Extrait:
○ ○ ○ ○

Piégés par l’élection à cons

élections

On a tous et toutes joué, dans ma génération, à la "P'tite hirondelle" dans une cour de récré.
On levait le pont et la chenille ribambelle passait dessous, tout en chantant "allez passe passe". Lorsqu'on abaissait les bras, fermant le pont, un garçon ou une fille s'y trouvait pris. On lui posait alors une question dans le genre "fraise ou banane ?", alors qu'on avait préalablement choisi l'un des deux. Le prisonnier ou la prisonnière se plaçait alors derrière le fruit choisi. Et tout cela se terminait comme une sorte de tir à la corde. Rondes et comptines d'enfance.
Ne me demandez pas pourquoi la "P'tite hirondelle", et pour les curieux, allez voir par là.

Pour ce 24 avril, j'avoue, me voilà à nouveau devant ce choix "banane fraise", sans avoir vraiment envie d'y jouer. Quel que soit le côté choisi, à la fin du jeu, on se retrouvait souvent sur le cul, et après à se frotter les fesses, après avoir tiré en marche arrière. Là, ce sera pareil, ma main au feu.

J'avais bien essayé "un deux trois soleil" au 1er tour, pour échapper à la ronde, mais vu la bande de tricheurs à gauche qui avaient joué n'importe comment, personne n'a pu échapper à ce semblant de nouveau choix. "Macron ou Le Pen ?". "Le néo-libéralisme ou le néo fascisme ?". Ben tiens !
Passez un Léo Ferré en guise de comptine, dans le style "ils ont voté et puis après" et vous avez la totale.

Voilà, le piège s'est refermé.

○ ○ ○ ○

Lignes fournies:

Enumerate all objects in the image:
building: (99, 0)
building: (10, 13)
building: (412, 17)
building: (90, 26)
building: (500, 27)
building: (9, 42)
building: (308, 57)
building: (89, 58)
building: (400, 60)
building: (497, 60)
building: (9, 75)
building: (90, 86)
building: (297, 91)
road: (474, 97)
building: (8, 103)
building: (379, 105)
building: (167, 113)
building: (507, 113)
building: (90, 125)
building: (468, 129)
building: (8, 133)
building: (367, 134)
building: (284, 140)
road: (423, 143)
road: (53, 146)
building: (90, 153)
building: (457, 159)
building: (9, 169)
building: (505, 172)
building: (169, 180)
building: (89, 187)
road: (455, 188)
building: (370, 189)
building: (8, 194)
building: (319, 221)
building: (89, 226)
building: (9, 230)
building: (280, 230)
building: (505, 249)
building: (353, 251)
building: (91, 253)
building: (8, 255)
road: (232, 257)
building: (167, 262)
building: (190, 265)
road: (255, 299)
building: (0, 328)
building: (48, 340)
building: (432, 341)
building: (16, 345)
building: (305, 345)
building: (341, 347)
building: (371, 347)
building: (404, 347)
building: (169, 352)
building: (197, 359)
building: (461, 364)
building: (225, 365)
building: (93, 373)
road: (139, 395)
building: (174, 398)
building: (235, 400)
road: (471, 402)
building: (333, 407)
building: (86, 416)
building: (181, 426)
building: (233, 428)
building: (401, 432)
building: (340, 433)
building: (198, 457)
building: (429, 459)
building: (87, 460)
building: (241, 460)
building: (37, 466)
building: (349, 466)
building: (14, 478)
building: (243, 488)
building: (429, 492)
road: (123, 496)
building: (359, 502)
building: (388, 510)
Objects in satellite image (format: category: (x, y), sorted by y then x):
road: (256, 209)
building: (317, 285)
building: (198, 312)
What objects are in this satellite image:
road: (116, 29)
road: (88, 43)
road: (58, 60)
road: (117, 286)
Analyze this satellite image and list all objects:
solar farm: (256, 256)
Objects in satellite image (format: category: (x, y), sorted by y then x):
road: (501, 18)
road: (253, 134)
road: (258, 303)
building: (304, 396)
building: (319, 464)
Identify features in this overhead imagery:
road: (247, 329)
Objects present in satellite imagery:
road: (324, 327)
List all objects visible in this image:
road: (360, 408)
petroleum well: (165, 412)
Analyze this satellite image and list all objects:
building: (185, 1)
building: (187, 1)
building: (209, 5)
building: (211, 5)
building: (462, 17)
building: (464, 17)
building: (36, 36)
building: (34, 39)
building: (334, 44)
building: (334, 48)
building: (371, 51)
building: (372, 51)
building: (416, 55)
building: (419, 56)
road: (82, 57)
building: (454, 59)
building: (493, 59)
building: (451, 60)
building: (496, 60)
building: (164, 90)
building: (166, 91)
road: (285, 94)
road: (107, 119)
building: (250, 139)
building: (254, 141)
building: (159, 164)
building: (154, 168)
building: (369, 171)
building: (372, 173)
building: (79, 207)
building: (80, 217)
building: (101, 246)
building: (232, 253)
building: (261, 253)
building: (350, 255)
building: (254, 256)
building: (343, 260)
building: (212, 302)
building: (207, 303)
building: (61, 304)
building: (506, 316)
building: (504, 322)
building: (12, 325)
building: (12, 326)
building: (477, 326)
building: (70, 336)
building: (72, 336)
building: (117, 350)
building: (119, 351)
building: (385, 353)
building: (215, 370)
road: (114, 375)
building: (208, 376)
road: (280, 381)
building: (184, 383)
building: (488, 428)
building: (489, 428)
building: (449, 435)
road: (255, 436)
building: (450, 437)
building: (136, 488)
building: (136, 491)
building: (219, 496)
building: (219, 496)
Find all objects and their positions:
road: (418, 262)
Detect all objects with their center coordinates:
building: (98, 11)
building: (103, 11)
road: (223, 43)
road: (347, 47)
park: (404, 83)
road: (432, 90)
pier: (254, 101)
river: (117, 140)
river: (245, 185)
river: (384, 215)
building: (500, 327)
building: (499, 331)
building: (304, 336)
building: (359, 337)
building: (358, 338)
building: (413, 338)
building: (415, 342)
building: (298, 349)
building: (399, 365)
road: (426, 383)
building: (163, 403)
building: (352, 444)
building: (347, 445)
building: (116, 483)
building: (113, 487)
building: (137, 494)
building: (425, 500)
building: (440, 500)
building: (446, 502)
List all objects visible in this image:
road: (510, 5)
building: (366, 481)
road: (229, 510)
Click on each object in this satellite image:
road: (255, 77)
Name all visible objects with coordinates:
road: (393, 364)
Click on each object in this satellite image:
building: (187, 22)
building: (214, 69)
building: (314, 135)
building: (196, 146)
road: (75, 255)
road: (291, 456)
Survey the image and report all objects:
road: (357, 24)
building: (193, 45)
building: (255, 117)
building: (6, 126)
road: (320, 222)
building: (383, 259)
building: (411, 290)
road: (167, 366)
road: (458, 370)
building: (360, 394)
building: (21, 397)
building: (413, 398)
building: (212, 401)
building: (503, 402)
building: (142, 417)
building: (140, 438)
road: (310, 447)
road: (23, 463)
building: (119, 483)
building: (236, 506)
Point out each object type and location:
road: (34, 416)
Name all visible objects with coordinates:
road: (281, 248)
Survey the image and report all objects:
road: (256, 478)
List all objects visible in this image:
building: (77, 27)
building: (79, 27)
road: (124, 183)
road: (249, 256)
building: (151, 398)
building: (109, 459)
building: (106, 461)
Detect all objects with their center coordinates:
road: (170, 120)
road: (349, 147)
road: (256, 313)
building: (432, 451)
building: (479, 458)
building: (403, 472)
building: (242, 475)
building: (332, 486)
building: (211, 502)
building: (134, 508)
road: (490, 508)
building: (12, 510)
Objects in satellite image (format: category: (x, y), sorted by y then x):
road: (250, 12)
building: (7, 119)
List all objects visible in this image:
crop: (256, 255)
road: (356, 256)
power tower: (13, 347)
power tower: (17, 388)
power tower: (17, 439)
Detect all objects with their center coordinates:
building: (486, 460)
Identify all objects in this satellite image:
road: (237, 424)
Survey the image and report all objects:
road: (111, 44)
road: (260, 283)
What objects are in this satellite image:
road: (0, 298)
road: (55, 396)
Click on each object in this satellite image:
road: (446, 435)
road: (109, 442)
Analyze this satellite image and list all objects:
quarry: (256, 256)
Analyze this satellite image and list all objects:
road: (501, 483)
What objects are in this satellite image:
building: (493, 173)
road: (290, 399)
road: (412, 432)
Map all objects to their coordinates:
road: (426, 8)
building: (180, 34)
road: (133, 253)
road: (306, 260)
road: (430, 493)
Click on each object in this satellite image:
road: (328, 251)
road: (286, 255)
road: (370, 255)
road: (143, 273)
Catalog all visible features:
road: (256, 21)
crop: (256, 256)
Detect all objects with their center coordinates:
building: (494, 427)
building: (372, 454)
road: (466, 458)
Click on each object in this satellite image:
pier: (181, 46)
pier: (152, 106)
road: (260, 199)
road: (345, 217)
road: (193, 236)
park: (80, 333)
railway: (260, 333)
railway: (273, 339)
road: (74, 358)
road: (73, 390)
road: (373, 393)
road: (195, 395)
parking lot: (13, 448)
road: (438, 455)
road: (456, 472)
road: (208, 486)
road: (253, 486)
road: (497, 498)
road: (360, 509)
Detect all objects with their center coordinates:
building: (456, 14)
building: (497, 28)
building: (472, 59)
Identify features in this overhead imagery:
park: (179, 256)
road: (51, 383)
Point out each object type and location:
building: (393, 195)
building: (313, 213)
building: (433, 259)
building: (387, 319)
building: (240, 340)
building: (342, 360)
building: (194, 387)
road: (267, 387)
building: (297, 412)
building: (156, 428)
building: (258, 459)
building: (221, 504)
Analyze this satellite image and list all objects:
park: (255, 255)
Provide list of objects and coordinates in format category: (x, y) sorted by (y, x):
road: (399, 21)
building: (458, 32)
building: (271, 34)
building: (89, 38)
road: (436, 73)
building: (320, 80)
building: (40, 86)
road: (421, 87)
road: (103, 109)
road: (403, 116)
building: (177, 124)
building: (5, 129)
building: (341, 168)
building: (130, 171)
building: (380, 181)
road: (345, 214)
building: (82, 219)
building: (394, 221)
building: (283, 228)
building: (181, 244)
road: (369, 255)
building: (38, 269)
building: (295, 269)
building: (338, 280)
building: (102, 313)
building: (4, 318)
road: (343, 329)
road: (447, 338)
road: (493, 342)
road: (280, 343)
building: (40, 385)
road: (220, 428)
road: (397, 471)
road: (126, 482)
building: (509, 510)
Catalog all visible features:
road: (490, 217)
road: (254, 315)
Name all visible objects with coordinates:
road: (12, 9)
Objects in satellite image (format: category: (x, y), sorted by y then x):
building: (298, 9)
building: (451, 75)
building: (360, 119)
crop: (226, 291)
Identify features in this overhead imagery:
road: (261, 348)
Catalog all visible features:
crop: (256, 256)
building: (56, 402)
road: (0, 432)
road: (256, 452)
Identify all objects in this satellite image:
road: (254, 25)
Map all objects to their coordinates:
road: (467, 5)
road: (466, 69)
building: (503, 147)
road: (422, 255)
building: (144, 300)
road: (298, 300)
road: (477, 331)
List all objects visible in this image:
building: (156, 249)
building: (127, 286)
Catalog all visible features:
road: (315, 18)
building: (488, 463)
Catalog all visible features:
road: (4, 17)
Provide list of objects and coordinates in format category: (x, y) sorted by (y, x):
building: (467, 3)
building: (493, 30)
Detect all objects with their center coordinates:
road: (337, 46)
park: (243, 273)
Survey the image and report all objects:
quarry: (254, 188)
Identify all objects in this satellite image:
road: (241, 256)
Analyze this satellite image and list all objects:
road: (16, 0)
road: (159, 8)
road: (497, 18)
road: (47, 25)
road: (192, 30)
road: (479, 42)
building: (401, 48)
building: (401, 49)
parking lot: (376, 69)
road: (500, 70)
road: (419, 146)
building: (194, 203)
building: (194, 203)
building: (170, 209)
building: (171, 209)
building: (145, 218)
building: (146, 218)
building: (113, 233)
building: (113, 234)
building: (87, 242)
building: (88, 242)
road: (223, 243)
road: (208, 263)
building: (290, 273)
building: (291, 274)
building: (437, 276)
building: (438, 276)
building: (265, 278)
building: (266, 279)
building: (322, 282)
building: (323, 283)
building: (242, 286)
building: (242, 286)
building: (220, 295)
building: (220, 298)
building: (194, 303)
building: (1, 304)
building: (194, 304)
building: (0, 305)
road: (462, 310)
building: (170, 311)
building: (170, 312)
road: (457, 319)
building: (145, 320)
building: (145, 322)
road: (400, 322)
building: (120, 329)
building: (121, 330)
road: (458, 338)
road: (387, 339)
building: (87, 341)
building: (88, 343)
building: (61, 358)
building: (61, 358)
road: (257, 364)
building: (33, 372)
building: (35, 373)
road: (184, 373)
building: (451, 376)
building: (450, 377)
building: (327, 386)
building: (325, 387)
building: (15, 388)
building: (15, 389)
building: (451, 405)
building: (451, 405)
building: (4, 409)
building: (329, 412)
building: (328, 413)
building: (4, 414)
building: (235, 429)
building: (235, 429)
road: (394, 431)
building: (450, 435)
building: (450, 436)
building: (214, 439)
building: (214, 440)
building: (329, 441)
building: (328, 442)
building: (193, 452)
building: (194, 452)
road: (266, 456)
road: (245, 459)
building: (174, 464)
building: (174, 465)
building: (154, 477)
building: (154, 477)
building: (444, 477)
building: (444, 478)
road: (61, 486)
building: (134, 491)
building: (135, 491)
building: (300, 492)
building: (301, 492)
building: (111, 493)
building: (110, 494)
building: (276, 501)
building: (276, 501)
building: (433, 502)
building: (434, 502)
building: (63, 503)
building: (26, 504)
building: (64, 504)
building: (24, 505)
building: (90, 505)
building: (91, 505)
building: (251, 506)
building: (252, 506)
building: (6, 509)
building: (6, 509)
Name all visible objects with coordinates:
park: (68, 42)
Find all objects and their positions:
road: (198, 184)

○ ○ ○ ○

Objet de l'exercice: D'après l'extrait, quel genre de question posait-on à l'enfant pris sous le pont ?

Tâche réalisée: Une question du genre « fraise ou banane ? », alors qu'on avait préalablement choisi l'un des deux.